Part I is certainly the cleverest of the three. A rip-snorter of a premise: Marty (Michael J. Fox) is accidentally sent back to 1955 in the time machine that his friend Doc Emmett Brown (Christopher Lloyd, in a zany, unforgettable, over-the-top performance that creates one of the best characters of all time) has built, and he accidentally interferes in the meeting of his parents, so that instead of his grandpa hitting his father (Crispin Glover in another over-the-top but crucial and memorable performance) with his car, he hits Marty instead. So instead of Marty's mother falling in love with his father, she falls in love with him! Controversial and awkward though it may be, you can't deny its greatness. The real aim of this, though, is not incest, its learning what his mother was really like in her youth, compared to how she tells it.

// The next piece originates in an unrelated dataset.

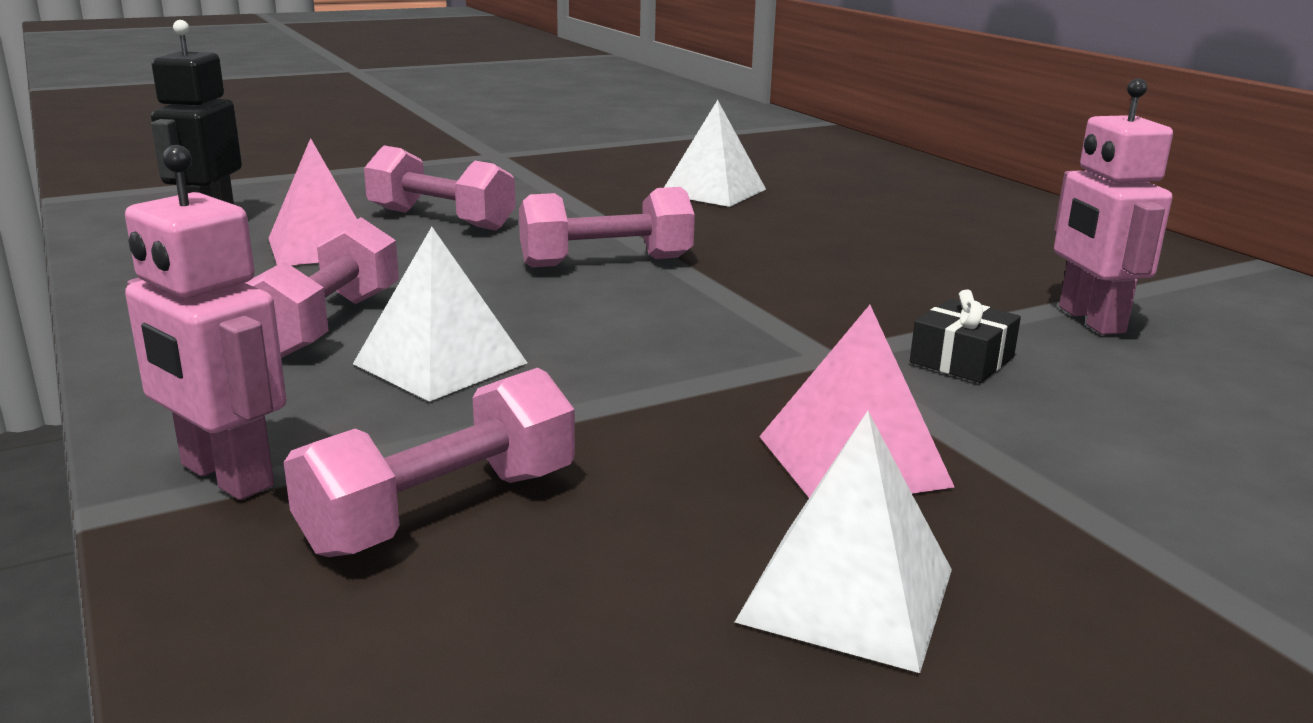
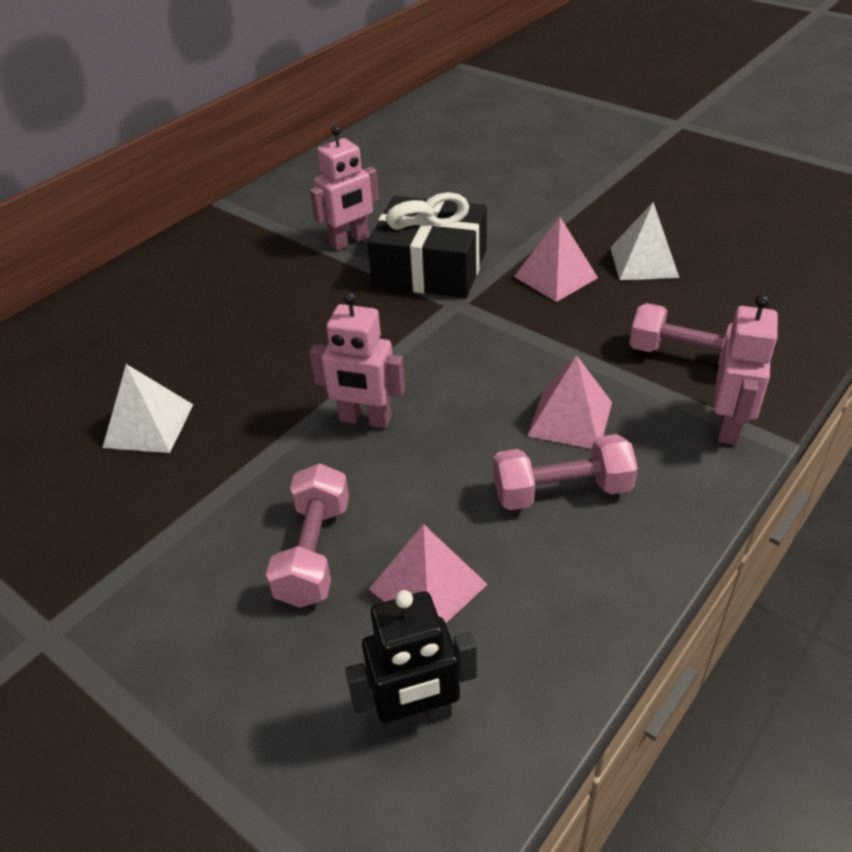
camera: 110 degrees left, 20 degrees up
(441, 363) = (570, 418): white pyramid -> pink pyramid
(606, 262) = (365, 420): pink dumbbell -> pink robot
(962, 359) = (430, 268): black gift -> black gift, size x2.37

Plus, it lends a certain urgency to what Marty must do to set back the course of time, which makes us need to watch till the end to see he does it: he must somehow make his parents meet and fall in love, or he won't be born!
The second main quest in the movie is the technical problem of getting Marty back to the future: since in Part I the time machine runs on plutonium, and plutonium doesn't exist in 1955, they have to find some other way of generating the 1.21 gigawatts needed to get the car to 88 miles per hour and send it into time.
The third main problem of the movie is that on the day when Marty got sent back in time, in 1985, Doc will be shot by Libyan terrorists for stealing their plutonium to run the time machine, unless Marty does something about it. A terrific feature of these movies are their climaxes: Part I is a terrific scene where Marty must hit the power line connected to the clock tower at 88 miles per hour at the precise moment lightening strikes it, involving a reference to a famous silent movie image, of Harold Lloyd hanging from a clock high on a building in Safety Last (1921).
Back to the Future pulls a lot of old punches, uses a lot of traditional storytelling gags and devices that feel quite familiar, but its unabashed sense of fun, larger-than-life tone and ripsnorter premise make it the kind of movie you treasure and watch time and time again.